- ABOUT THIS TASK:
Only the lines from the beginning of the data below through the line containing "This is only for square matrices." belong in the response, each copied exactly.

- SUPPLIED MATERIAL:
● ● ● ●

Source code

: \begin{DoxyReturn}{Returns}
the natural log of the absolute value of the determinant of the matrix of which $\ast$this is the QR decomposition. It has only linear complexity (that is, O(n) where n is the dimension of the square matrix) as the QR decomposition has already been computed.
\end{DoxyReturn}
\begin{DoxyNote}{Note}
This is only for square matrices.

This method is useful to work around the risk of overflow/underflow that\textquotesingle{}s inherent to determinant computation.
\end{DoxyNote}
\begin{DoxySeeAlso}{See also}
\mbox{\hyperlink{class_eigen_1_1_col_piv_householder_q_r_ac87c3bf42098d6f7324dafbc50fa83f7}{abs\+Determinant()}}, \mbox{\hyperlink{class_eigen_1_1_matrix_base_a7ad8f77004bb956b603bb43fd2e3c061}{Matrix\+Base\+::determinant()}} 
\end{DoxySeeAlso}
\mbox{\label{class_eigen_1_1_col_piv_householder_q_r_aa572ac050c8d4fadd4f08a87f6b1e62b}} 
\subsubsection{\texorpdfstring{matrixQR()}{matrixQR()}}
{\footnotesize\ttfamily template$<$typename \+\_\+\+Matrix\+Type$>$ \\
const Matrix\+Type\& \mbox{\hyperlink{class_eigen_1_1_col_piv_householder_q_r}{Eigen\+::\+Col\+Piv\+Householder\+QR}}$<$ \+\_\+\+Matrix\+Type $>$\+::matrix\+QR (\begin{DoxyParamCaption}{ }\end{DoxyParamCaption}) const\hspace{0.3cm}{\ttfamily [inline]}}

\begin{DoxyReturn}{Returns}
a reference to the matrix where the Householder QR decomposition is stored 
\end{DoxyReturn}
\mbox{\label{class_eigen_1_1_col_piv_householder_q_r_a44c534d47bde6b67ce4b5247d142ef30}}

● ● ● ●

- WRITTEN ANSWER:
Source code

: \begin{DoxyReturn}{Returns}
the natural log of the absolute value of the determinant of the matrix of which $\ast$this is the QR decomposition. It has only linear complexity (that is, O(n) where n is the dimension of the square matrix) as the QR decomposition has already been computed.
\end{DoxyReturn}
\begin{DoxyNote}{Note}
This is only for square matrices.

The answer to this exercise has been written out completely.